Hacker News new | ask | show | jobs
by Reitet00 1515 days ago
> - fork: ever had one of those "why does this bug only exist in production?" problems? It was so trivial to fork the DB and run your tests/hypothesis/whatever without the risk of actually impacting production. Same thing for _really_ testing a migration script or load test.

This sounds great! How does it work though? Is it using some special postgres feature or btrfs snapshots or something else completely?

2 comments

Craig (the poster I jumped in to reply to) would know the specifics better than I ever did. My recollection is:

- restore from the latest snapshot (there was one whether you’d configured a custom backup schedule or not)

- replay the write ahead log over the top to catch the restore up to the point in time you asked for/when you ran the command. At least some part of this process leveraged WAL-E, which was a tool largely developed by Heroku employees and open sourced.

This was a decade or more ago though. The state of the art of postgres has moved on and I assume the team would tackle it differently if they were doing it today.
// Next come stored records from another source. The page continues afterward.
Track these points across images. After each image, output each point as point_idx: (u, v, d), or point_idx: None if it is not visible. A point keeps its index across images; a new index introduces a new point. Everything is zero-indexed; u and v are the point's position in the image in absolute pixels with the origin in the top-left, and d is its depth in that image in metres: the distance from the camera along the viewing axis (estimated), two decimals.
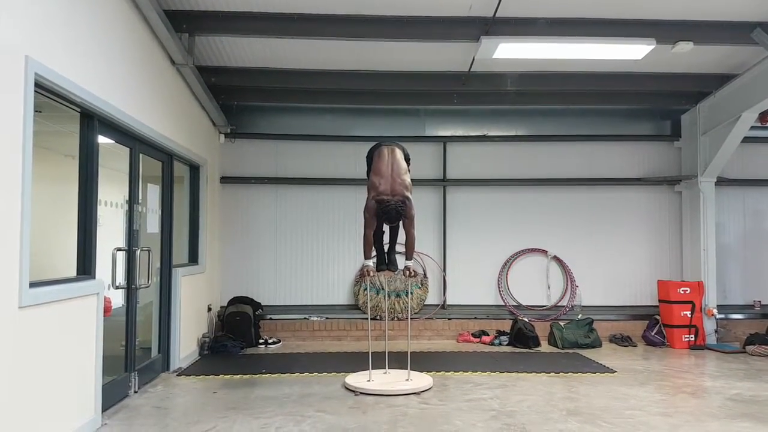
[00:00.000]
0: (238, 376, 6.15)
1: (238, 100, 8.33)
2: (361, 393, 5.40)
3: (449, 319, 8.50)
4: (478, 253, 8.76)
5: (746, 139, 7.91)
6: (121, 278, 5.13)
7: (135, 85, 5.13)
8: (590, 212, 8.86)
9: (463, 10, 5.87)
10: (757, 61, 7.02)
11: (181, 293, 6.40)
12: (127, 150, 5.28)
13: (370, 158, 5.86)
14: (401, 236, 5.94)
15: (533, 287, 8.78)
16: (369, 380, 5.63)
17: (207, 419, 4.65)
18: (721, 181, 8.46)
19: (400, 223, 5.69)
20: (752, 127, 7.69)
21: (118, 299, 5.38)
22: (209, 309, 7.80)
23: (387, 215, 5.45)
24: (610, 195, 8.89)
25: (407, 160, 5.89)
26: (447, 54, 6.97)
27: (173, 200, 6.40)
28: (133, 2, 5.03)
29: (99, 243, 4.55)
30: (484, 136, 8.82)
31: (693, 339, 7.93)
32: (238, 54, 7.02)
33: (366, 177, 5.91)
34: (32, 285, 3.52)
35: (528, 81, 7.74)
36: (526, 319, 8.21)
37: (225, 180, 8.53)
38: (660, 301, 8.30)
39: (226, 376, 6.13)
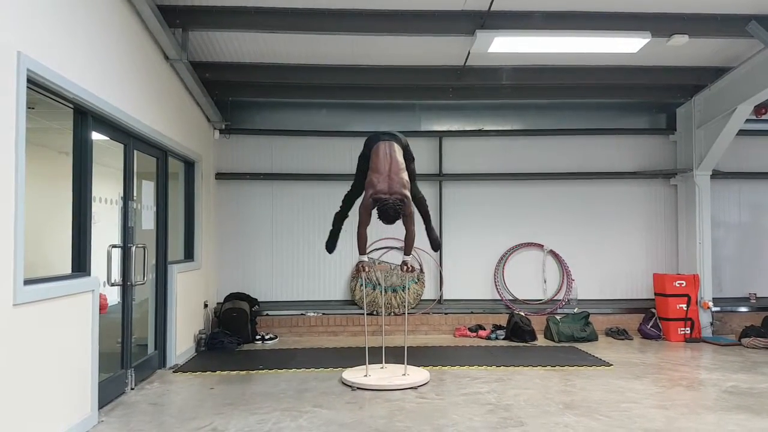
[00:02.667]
0: (235, 372, 6.14)
1: (232, 95, 8.28)
2: (358, 388, 5.40)
3: (446, 313, 8.51)
4: (475, 248, 8.76)
5: (741, 132, 7.91)
6: (116, 275, 5.11)
7: (129, 80, 5.09)
8: (586, 206, 8.87)
9: (458, 3, 5.85)
10: (752, 53, 7.02)
11: (176, 290, 6.38)
12: (121, 146, 5.25)
13: (368, 149, 5.78)
14: (401, 232, 5.87)
15: (529, 281, 8.79)
16: (366, 375, 5.63)
17: (204, 415, 4.64)
18: (717, 174, 8.47)
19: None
20: (747, 120, 7.69)
21: (113, 296, 5.37)
22: (205, 305, 7.78)
23: (385, 214, 5.36)
24: (606, 189, 8.90)
25: (407, 149, 5.82)
26: (442, 48, 6.95)
27: (168, 196, 6.37)
28: None
29: (94, 240, 4.54)
30: (479, 130, 8.81)
31: (689, 332, 7.95)
32: (233, 49, 6.99)
33: (356, 162, 5.88)
34: (27, 282, 3.50)
35: (523, 75, 7.74)
36: (523, 313, 8.22)
37: (220, 176, 8.50)
38: (656, 294, 8.31)
39: (222, 373, 6.12)
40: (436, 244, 6.49)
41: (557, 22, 6.07)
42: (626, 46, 6.40)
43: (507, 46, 6.32)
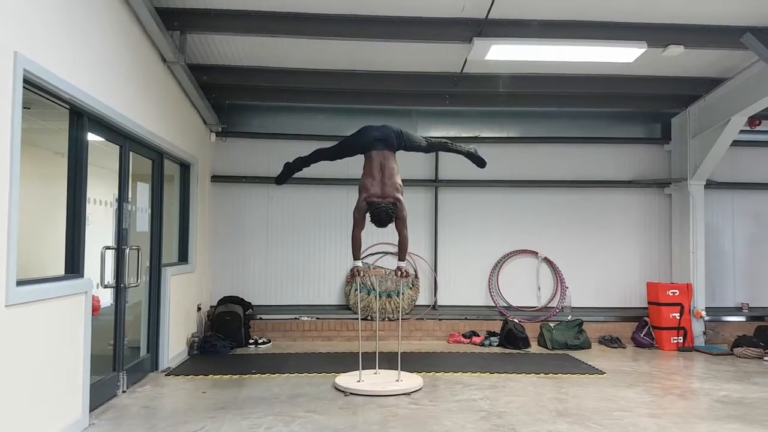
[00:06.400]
0: (228, 376, 6.12)
1: (229, 98, 8.28)
2: (351, 393, 5.39)
3: (440, 319, 8.51)
4: (470, 254, 8.77)
5: (735, 143, 7.98)
6: (110, 277, 5.09)
7: (125, 82, 5.09)
8: (581, 214, 8.90)
9: (455, 11, 5.88)
10: (747, 65, 7.08)
11: (170, 292, 6.36)
12: (117, 148, 5.24)
13: (359, 145, 5.76)
14: (394, 237, 5.89)
15: (523, 288, 8.81)
16: (359, 381, 5.63)
17: (195, 419, 4.62)
18: (711, 184, 8.52)
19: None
20: (741, 131, 7.75)
21: (106, 298, 5.34)
22: (199, 308, 7.76)
23: (377, 218, 5.43)
24: (601, 197, 8.93)
25: (402, 144, 5.77)
26: (439, 55, 6.97)
27: (163, 199, 6.36)
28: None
29: (88, 241, 4.52)
30: (476, 137, 8.83)
31: (681, 341, 7.98)
32: (230, 52, 6.99)
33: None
34: (20, 283, 3.49)
35: (520, 83, 7.76)
36: (516, 320, 8.23)
37: (216, 179, 8.49)
38: (649, 303, 8.34)
39: (215, 376, 6.10)
40: (480, 160, 6.47)
41: (554, 31, 6.10)
42: (622, 55, 6.44)
43: (504, 53, 6.34)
It's leveraging pretty native Postgres tooling that restores the base backup from within Postgres, then replays the WAL to the exact point and time you specify. With snapshots and other mechanisms you may get a database "up" sooner, but we've seen when we follow that approach it's so long for the PG cache to warm up that you effectively still have a useless database even though it's "up". Further Postgres itself depending on how you do it will have to go through crash recovery, which I've seen cases on some providers taking over 10 hours.

Doing the native approach in Postgres isn't perfect, but we've focused on getting the developer experience for it down so you can use your database and it "just work" and if something goes wrong you understand how to rollback seamlessly.

Very cool! Thanks for taking the time to describe this in detail Craig (and Glenn).